(Circuit design data)

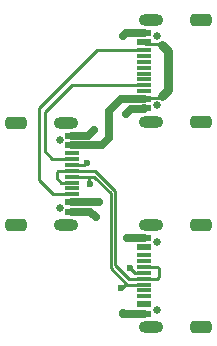
<source format=gtl>
G04*
G04 #@! TF.GenerationSoftware,Altium Limited,Altium Designer,25.6.2 (33)*
G04*
G04 Layer_Physical_Order=1*
G04 Layer_Color=255*
%FSLAX44Y44*%
%MOMM*%
G71*
G04*
G04 #@! TF.SameCoordinates,9BB86C1C-490A-4274-8EA7-9D778CBDAB0B*
G04*
G04*
G04 #@! TF.FilePolarity,Positive*
G04*
G01*
G75*
%ADD11C,0.2540*%
%ADD12R,1.1500X0.3000*%
%ADD13R,1.1500X0.6000*%
%ADD21C,0.6350*%
%ADD22C,0.7620*%
%ADD23C,0.6500*%
%ADD24O,2.1000X1.0000*%
G04:AMPARAMS|DCode=25|XSize=1.8mm|YSize=1mm|CornerRadius=0.25mm|HoleSize=0mm|Usage=FLASHONLY|Rotation=180.000|XOffset=0mm|YOffset=0mm|HoleType=Round|Shape=RoundedRectangle|*
%AMROUNDEDRECTD25*
21,1,1.8000,0.5000,0,0,180.0*
21,1,1.3000,1.0000,0,0,180.0*
1,1,0.5000,-0.6500,0.2500*
1,1,0.5000,0.6500,0.2500*
1,1,0.5000,0.6500,-0.2500*
1,1,0.5000,-0.6500,-0.2500*
%
%ADD25ROUNDEDRECTD25*%
%ADD26C,0.6000*%
%ADD27C,0.7000*%
D11*
X299720Y481330D02*
X348660Y530270D01*
X299720Y420370D02*
Y481330D01*
X348660Y530270D02*
X389220D01*
X304800Y444500D02*
Y477520D01*
X327550Y500270D01*
X389220D01*
X312160Y407930D02*
X328220D01*
X299720Y420370D02*
X312160Y407930D01*
X341630Y422700D02*
X342238Y422092D01*
Y417222D02*
Y422092D01*
Y417222D02*
X342900Y416560D01*
X339424Y434340D02*
X340360D01*
X338014Y432930D02*
X339424Y434340D01*
X328220Y432930D02*
X338014D01*
X360680Y345440D02*
X374550Y331570D01*
X341630Y422700D02*
X346920D01*
X373146Y331570D02*
X374550D01*
X370506Y328930D02*
X373146Y331570D01*
X369570Y328930D02*
X370506D01*
X377190Y345440D02*
X381060Y341570D01*
X389220D01*
X360680Y345440D02*
Y408940D01*
X328450Y422700D02*
X341630D01*
X328220Y427930D02*
X347078D01*
X364490Y347980D02*
Y410518D01*
X346920Y422700D02*
X360680Y408940D01*
X347078Y427930D02*
X364490Y410518D01*
Y347980D02*
X375900Y336570D01*
X328160Y427990D02*
X328220Y427930D01*
X404305Y534225D02*
Y534225D01*
X390950Y535040D02*
X403490D01*
X404305Y534225D01*
X389220Y488770D02*
X390110Y489660D01*
X402030D01*
X403860Y491490D01*
X389220Y536770D02*
X390950Y535040D01*
X304800Y444500D02*
X311370Y437930D01*
X328220D01*
X318670Y417930D02*
X328220D01*
X314960Y421640D02*
X318670Y417930D01*
X314960Y426502D02*
X316448Y427990D01*
X328160D01*
X314960Y421640D02*
Y426502D01*
X389220Y346570D02*
X389360Y346710D01*
X399832D01*
X401320Y345222D01*
Y338058D02*
Y345222D01*
X399832Y336570D02*
X401320Y338058D01*
X389220Y336570D02*
X399832D01*
X375900D02*
X389220D01*
X374550Y331570D02*
X389220D01*
X328220Y422930D02*
X328450Y422700D01*
D12*
X389220Y321570D02*
D03*
Y326570D02*
D03*
Y331570D02*
D03*
Y356570D02*
D03*
Y351570D02*
D03*
Y346570D02*
D03*
Y336570D02*
D03*
Y341570D02*
D03*
Y495270D02*
D03*
Y500270D02*
D03*
Y505270D02*
D03*
Y530270D02*
D03*
Y525270D02*
D03*
Y520270D02*
D03*
Y510270D02*
D03*
Y515270D02*
D03*
X328220Y442930D02*
D03*
Y437930D02*
D03*
Y432930D02*
D03*
Y407930D02*
D03*
Y412930D02*
D03*
Y417930D02*
D03*
Y427930D02*
D03*
Y422930D02*
D03*
D13*
X389220Y363070D02*
D03*
Y315070D02*
D03*
Y371070D02*
D03*
Y307070D02*
D03*
Y536770D02*
D03*
Y488770D02*
D03*
Y544770D02*
D03*
Y480770D02*
D03*
X328220Y401430D02*
D03*
Y449430D02*
D03*
Y393430D02*
D03*
Y457430D02*
D03*
D21*
X370840Y307340D02*
X371016D01*
X371286Y307070D01*
X389220D01*
X374650Y370840D02*
X374826D01*
X375056Y371070D01*
X389220D01*
X370840Y542290D02*
X371016D01*
X373496Y544770D01*
X389220D01*
X373380Y476250D02*
X373556D01*
X377901Y480595D01*
X389045D01*
X389220Y480770D01*
X341860Y457430D02*
X346710Y462280D01*
X328220Y457430D02*
X341860D01*
X343170Y393430D02*
X347980Y388620D01*
X328220Y393430D02*
X343170D01*
X328220Y401430D02*
X328275Y401375D01*
X350465D01*
X350520Y401320D01*
X359410Y455930D02*
Y478790D01*
X369390Y488770D01*
X389220D01*
X352910Y449430D02*
X359410Y455930D01*
X328220Y449430D02*
X352910D01*
D22*
X408940Y496570D02*
Y529590D01*
X404305Y534225D02*
X408940Y529590D01*
X403860Y491490D02*
X408940Y496570D01*
D23*
X399970Y310170D02*
D03*
Y367970D02*
D03*
Y483870D02*
D03*
Y541670D02*
D03*
X317470Y454330D02*
D03*
Y396530D02*
D03*
D24*
X394970Y382270D02*
D03*
Y295870D02*
D03*
Y555970D02*
D03*
Y469570D02*
D03*
X322470Y382230D02*
D03*
Y468630D02*
D03*
D25*
X436770Y382270D02*
D03*
Y295870D02*
D03*
Y555970D02*
D03*
Y469570D02*
D03*
X280670Y382230D02*
D03*
Y468630D02*
D03*
D26*
X342900Y416560D02*
D03*
X340360Y434340D02*
D03*
X369570Y328930D02*
D03*
X377190Y345440D02*
D03*
D27*
X370840Y307340D02*
D03*
X374650Y370840D02*
D03*
X370840Y542290D02*
D03*
X373380Y476250D02*
D03*
X346710Y462280D02*
D03*
X347980Y388620D02*
D03*
X350520Y401320D02*
D03*
X359410Y455930D02*
D03*
M02*

</source>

◆ **WORK REQUIRED**
After removing each picture, print the entries above exactly as they were.

◆ **OUTPUT OF THE EXERCISE**
<source format=gtl>
G04*
G04 #@! TF.GenerationSoftware,Altium Limited,Altium Designer,25.6.2 (33)*
G04*
G04 Layer_Physical_Order=1*
G04 Layer_Color=255*
%FSLAX44Y44*%
%MOMM*%
G71*
G04*
G04 #@! TF.SameCoordinates,9BB86C1C-490A-4274-8EA7-9D778CBDAB0B*
G04*
G04*
G04 #@! TF.FilePolarity,Positive*
G04*
G01*
G75*
%ADD11C,0.2540*%
%ADD12R,1.1500X0.3000*%
%ADD13R,1.1500X0.6000*%
%ADD21C,0.6350*%
%ADD22C,0.7620*%
%ADD23C,0.6500*%
%ADD24O,2.1000X1.0000*%
G04:AMPARAMS|DCode=25|XSize=1.8mm|YSize=1mm|CornerRadius=0.25mm|HoleSize=0mm|Usage=FLASHONLY|Rotation=180.000|XOffset=0mm|YOffset=0mm|HoleType=Round|Shape=RoundedRectangle|*
%AMROUNDEDRECTD25*
21,1,1.8000,0.5000,0,0,180.0*
21,1,1.3000,1.0000,0,0,180.0*
1,1,0.5000,-0.6500,0.2500*
1,1,0.5000,0.6500,0.2500*
1,1,0.5000,0.6500,-0.2500*
1,1,0.5000,-0.6500,-0.2500*
%
%ADD25ROUNDEDRECTD25*%
%ADD26C,0.6000*%
%ADD27C,0.7000*%
D11*
X299720Y481330D02*
X348660Y530270D01*
X299720Y420370D02*
Y481330D01*
X348660Y530270D02*
X389220D01*
X304800Y444500D02*
Y477520D01*
X327550Y500270D01*
X389220D01*
X312160Y407930D02*
X328220D01*
X299720Y420370D02*
X312160Y407930D01*
X341630Y422700D02*
X342238Y422092D01*
Y417222D02*
Y422092D01*
Y417222D02*
X342900Y416560D01*
X339424Y434340D02*
X340360D01*
X338014Y432930D02*
X339424Y434340D01*
X328220Y432930D02*
X338014D01*
X360680Y345440D02*
X374550Y331570D01*
X341630Y422700D02*
X346920D01*
X373146Y331570D02*
X374550D01*
X370506Y328930D02*
X373146Y331570D01*
X369570Y328930D02*
X370506D01*
X377190Y345440D02*
X381060Y341570D01*
X389220D01*
X360680Y345440D02*
Y408940D01*
X328450Y422700D02*
X341630D01*
X328220Y427930D02*
X347078D01*
X364490Y347980D02*
Y410518D01*
X346920Y422700D02*
X360680Y408940D01*
X347078Y427930D02*
X364490Y410518D01*
Y347980D02*
X375900Y336570D01*
X328160Y427990D02*
X328220Y427930D01*
X404305Y534225D02*
Y534225D01*
X390950Y535040D02*
X403490D01*
X404305Y534225D01*
X389220Y488770D02*
X390110Y489660D01*
X402030D01*
X403860Y491490D01*
X389220Y536770D02*
X390950Y535040D01*
X304800Y444500D02*
X311370Y437930D01*
X328220D01*
X318670Y417930D02*
X328220D01*
X314960Y421640D02*
X318670Y417930D01*
X314960Y426502D02*
X316448Y427990D01*
X328160D01*
X314960Y421640D02*
Y426502D01*
X389220Y346570D02*
X389360Y346710D01*
X399832D01*
X401320Y345222D01*
Y338058D02*
Y345222D01*
X399832Y336570D02*
X401320Y338058D01*
X389220Y336570D02*
X399832D01*
X375900D02*
X389220D01*
X374550Y331570D02*
X389220D01*
X328220Y422930D02*
X328450Y422700D01*
D12*
X389220Y321570D02*
D03*
Y326570D02*
D03*
Y331570D02*
D03*
Y356570D02*
D03*
Y351570D02*
D03*
Y346570D02*
D03*
Y336570D02*
D03*
Y341570D02*
D03*
Y495270D02*
D03*
Y500270D02*
D03*
Y505270D02*
D03*
Y530270D02*
D03*
Y525270D02*
D03*
Y520270D02*
D03*
Y510270D02*
D03*
Y515270D02*
D03*
X328220Y442930D02*
D03*
Y437930D02*
D03*
Y432930D02*
D03*
Y407930D02*
D03*
Y412930D02*
D03*
Y417930D02*
D03*
Y427930D02*
D03*
Y422930D02*
D03*
D13*
X389220Y363070D02*
D03*
Y315070D02*
D03*
Y371070D02*
D03*
Y307070D02*
D03*
Y536770D02*
D03*
Y488770D02*
D03*
Y544770D02*
D03*
Y480770D02*
D03*
X328220Y401430D02*
D03*
Y449430D02*
D03*
Y393430D02*
D03*
Y457430D02*
D03*
D21*
X370840Y307340D02*
X371016D01*
X371286Y307070D01*
X389220D01*
X374650Y370840D02*
X374826D01*
X375056Y371070D01*
X389220D01*
X370840Y542290D02*
X371016D01*
X373496Y544770D01*
X389220D01*
X373380Y476250D02*
X373556D01*
X377901Y480595D01*
X389045D01*
X389220Y480770D01*
X341860Y457430D02*
X346710Y462280D01*
X328220Y457430D02*
X341860D01*
X343170Y393430D02*
X347980Y388620D01*
X328220Y393430D02*
X343170D01*
X328220Y401430D02*
X328275Y401375D01*
X350465D01*
X350520Y401320D01*
X359410Y455930D02*
Y478790D01*
X369390Y488770D01*
X389220D01*
X352910Y449430D02*
X359410Y455930D01*
X328220Y449430D02*
X352910D01*
D22*
X408940Y496570D02*
Y529590D01*
X404305Y534225D02*
X408940Y529590D01*
X403860Y491490D02*
X408940Y496570D01*
D23*
X399970Y310170D02*
D03*
Y367970D02*
D03*
Y483870D02*
D03*
Y541670D02*
D03*
X317470Y454330D02*
D03*
Y396530D02*
D03*
D24*
X394970Y382270D02*
D03*
Y295870D02*
D03*
Y555970D02*
D03*
Y469570D02*
D03*
X322470Y382230D02*
D03*
Y468630D02*
D03*
D25*
X436770Y382270D02*
D03*
Y295870D02*
D03*
Y555970D02*
D03*
Y469570D02*
D03*
X280670Y382230D02*
D03*
Y468630D02*
D03*
D26*
X342900Y416560D02*
D03*
X340360Y434340D02*
D03*
X369570Y328930D02*
D03*
X377190Y345440D02*
D03*
D27*
X370840Y307340D02*
D03*
X374650Y370840D02*
D03*
X370840Y542290D02*
D03*
X373380Y476250D02*
D03*
X346710Y462280D02*
D03*
X347980Y388620D02*
D03*
X350520Y401320D02*
D03*
X359410Y455930D02*
D03*
M02*

</source>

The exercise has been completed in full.